MATERIAL FOR THIS TASK
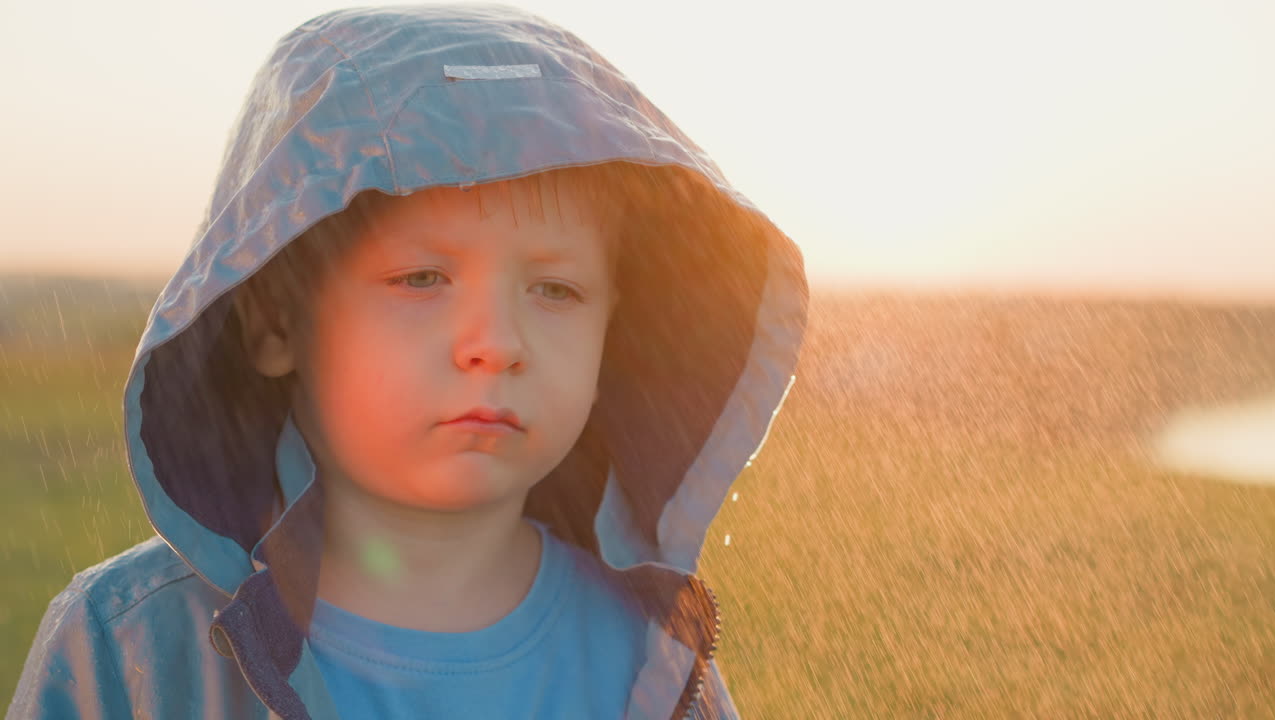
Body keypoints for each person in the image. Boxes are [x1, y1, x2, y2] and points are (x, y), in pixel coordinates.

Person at [7, 4, 808, 719]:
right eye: (421, 279)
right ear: (275, 326)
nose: (496, 343)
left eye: (556, 290)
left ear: (616, 333)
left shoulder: (653, 660)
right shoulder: (132, 645)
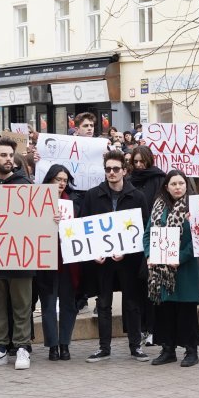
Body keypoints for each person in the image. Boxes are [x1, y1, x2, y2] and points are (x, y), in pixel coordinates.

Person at [0, 140, 59, 370]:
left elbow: (40, 218)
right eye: (3, 155)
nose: (8, 159)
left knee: (22, 305)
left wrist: (52, 218)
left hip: (22, 257)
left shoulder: (27, 185)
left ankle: (22, 347)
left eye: (11, 155)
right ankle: (0, 347)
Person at [80, 150, 151, 363]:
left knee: (132, 302)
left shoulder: (137, 196)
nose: (111, 173)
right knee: (103, 303)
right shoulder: (93, 195)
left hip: (127, 260)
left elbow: (144, 228)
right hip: (102, 262)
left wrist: (127, 251)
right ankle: (104, 348)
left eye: (116, 169)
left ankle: (135, 347)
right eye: (108, 169)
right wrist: (94, 252)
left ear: (125, 171)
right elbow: (84, 225)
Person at [143, 170, 199, 367]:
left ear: (187, 185)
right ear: (166, 187)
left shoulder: (195, 206)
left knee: (186, 311)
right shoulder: (158, 206)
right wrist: (149, 254)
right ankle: (168, 349)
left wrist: (181, 257)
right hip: (161, 269)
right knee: (165, 311)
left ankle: (191, 350)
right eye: (173, 184)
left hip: (185, 269)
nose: (177, 187)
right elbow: (148, 234)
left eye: (181, 183)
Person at [37, 165, 79, 361]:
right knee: (48, 305)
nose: (61, 183)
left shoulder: (75, 202)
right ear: (49, 180)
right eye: (57, 179)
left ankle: (65, 344)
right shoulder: (37, 202)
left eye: (64, 180)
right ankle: (52, 346)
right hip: (47, 261)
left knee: (69, 305)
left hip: (69, 263)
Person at [128, 145, 167, 346]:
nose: (139, 165)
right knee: (138, 287)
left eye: (142, 161)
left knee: (153, 285)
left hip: (153, 237)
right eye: (135, 162)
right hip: (132, 239)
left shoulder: (160, 179)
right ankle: (141, 328)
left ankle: (153, 329)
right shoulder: (128, 180)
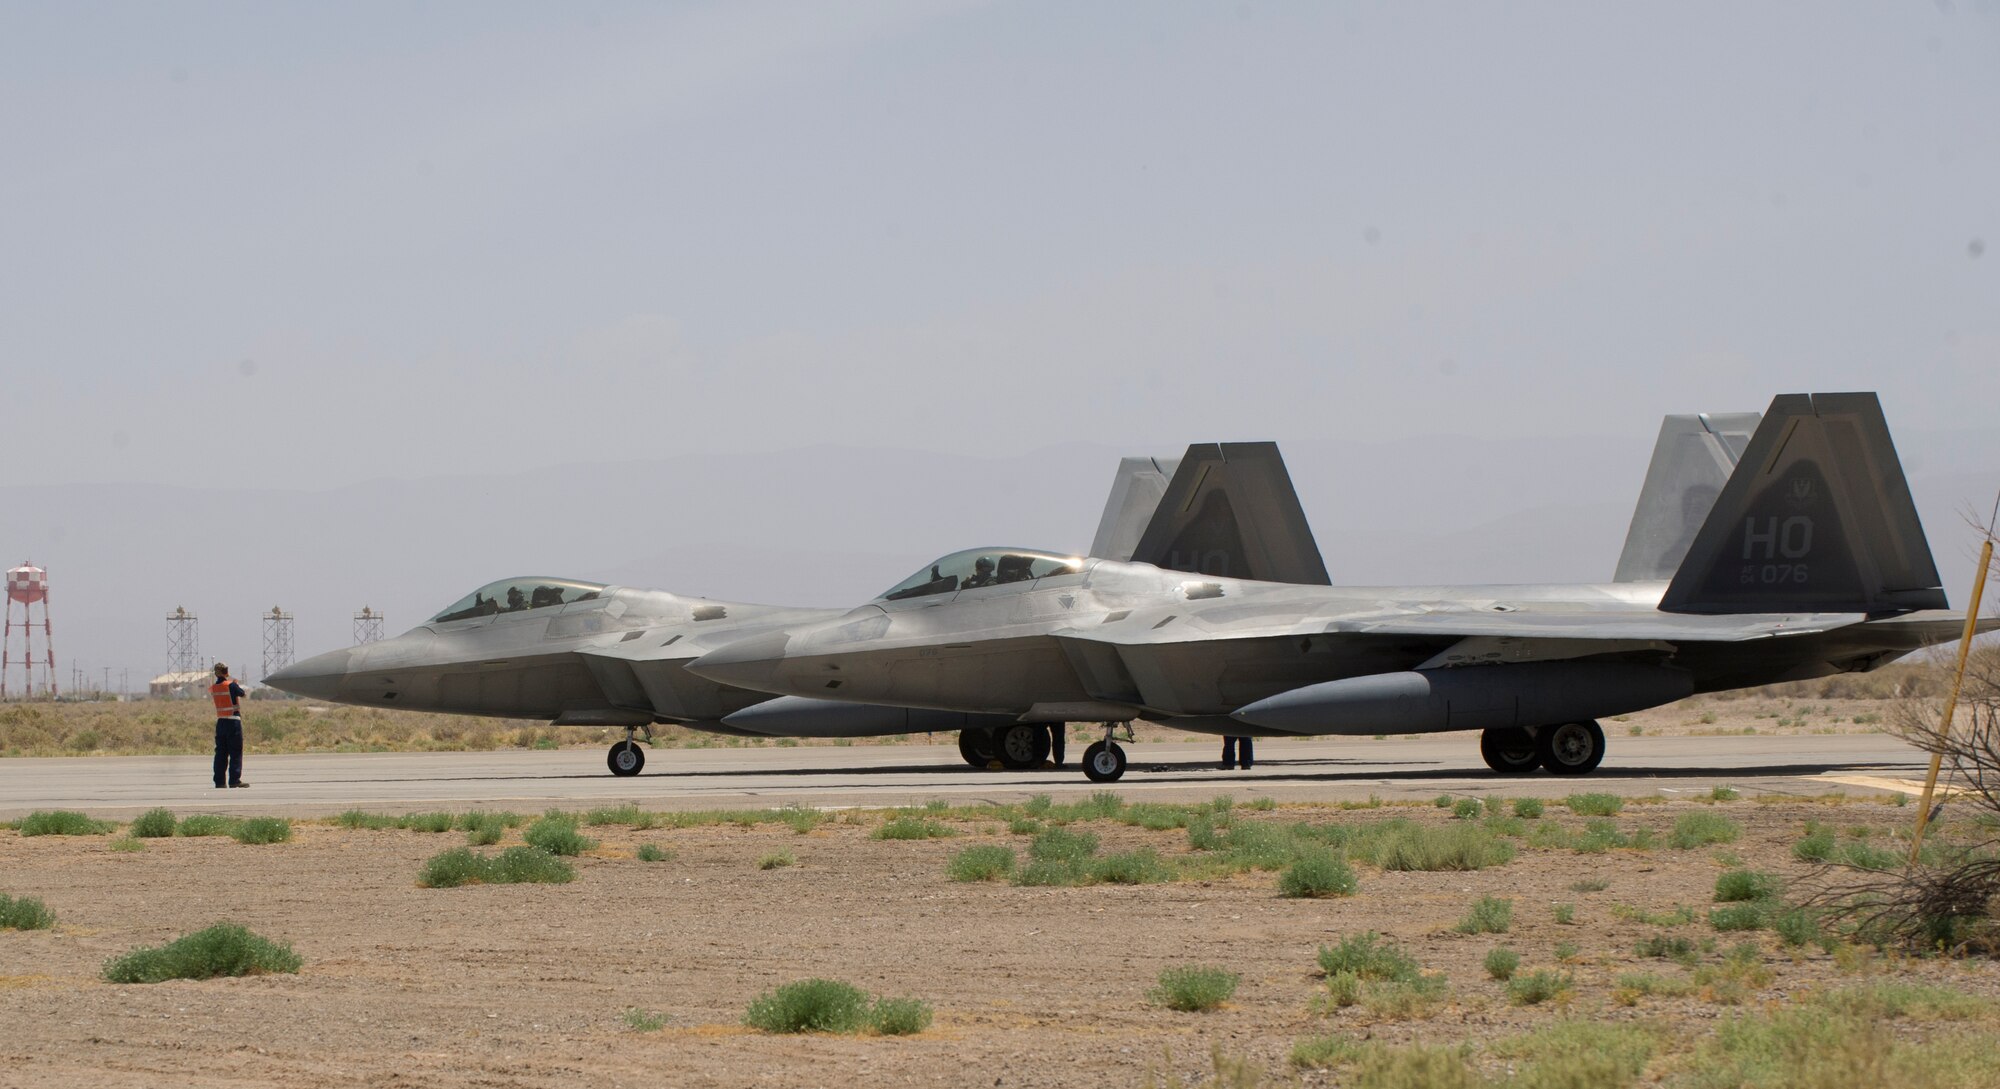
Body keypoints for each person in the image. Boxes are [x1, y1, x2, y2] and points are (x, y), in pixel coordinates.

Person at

PROBLEM
Pictures are not part of the copy; retype all the other material exactly.

THE COMPLETED TASK
Body keypoints for each person in the image. Boxes are [x1, y1, x2, y2] and points are (x, y), in pixel coordinates.

Person at [7, 4, 808, 719]:
right eye: (421, 279)
right ear: (275, 326)
nose: (496, 343)
left eye: (556, 290)
left ear: (616, 333)
left shoulder: (653, 660)
right shoulder: (132, 645)
Body keypoints for each person in the image. Boxes are [x1, y1, x2, y2] and points are (x, y), in pixel coordinates.

Person at [0, 140, 59, 370]:
left elbow: (40, 218)
right eye: (3, 155)
nose: (8, 159)
left knee: (22, 305)
left wrist: (52, 218)
left hip: (22, 257)
left shoulder: (27, 185)
left ankle: (22, 347)
left eye: (11, 155)
right ankle: (0, 347)
Person at [80, 150, 151, 363]:
left knee: (132, 302)
left shoulder: (137, 196)
nose: (111, 173)
right knee: (103, 303)
right shoulder: (93, 195)
left hip: (127, 260)
left elbow: (144, 228)
right hip: (102, 262)
left wrist: (127, 251)
right ankle: (104, 348)
left eye: (116, 169)
left ankle: (135, 347)
right eye: (108, 169)
right wrist: (94, 252)
left ear: (125, 171)
right elbow: (84, 225)
Person at [143, 170, 199, 367]:
left ear: (187, 185)
right ear: (166, 187)
left shoulder: (195, 206)
left knee: (186, 311)
right shoulder: (158, 206)
right wrist: (149, 254)
right ankle: (168, 349)
left wrist: (181, 257)
right hip: (161, 269)
right knee: (165, 311)
left ankle: (191, 350)
right eye: (173, 184)
left hip: (185, 269)
nose: (177, 187)
right elbow: (148, 234)
left eye: (181, 183)
Person at [37, 165, 79, 361]:
right knee: (48, 305)
nose: (61, 183)
left shoulder: (75, 202)
right ear: (49, 180)
right eye: (57, 179)
left ankle: (65, 344)
right shoulder: (37, 202)
left eye: (64, 180)
right ankle: (52, 346)
right hip: (47, 261)
left knee: (69, 305)
left hip: (69, 263)
Person at [128, 145, 167, 346]:
nose: (139, 165)
right knee: (138, 287)
left eye: (142, 161)
left knee: (153, 285)
left hip: (153, 237)
right eye: (135, 162)
right hip: (132, 239)
left shoulder: (160, 179)
right ankle: (141, 328)
left ankle: (153, 329)
right shoulder: (128, 180)
Body keypoints for each person in the image. Boxes are [x1, y1, x2, y2] and points are (x, y), in pixel coordinates.

Person at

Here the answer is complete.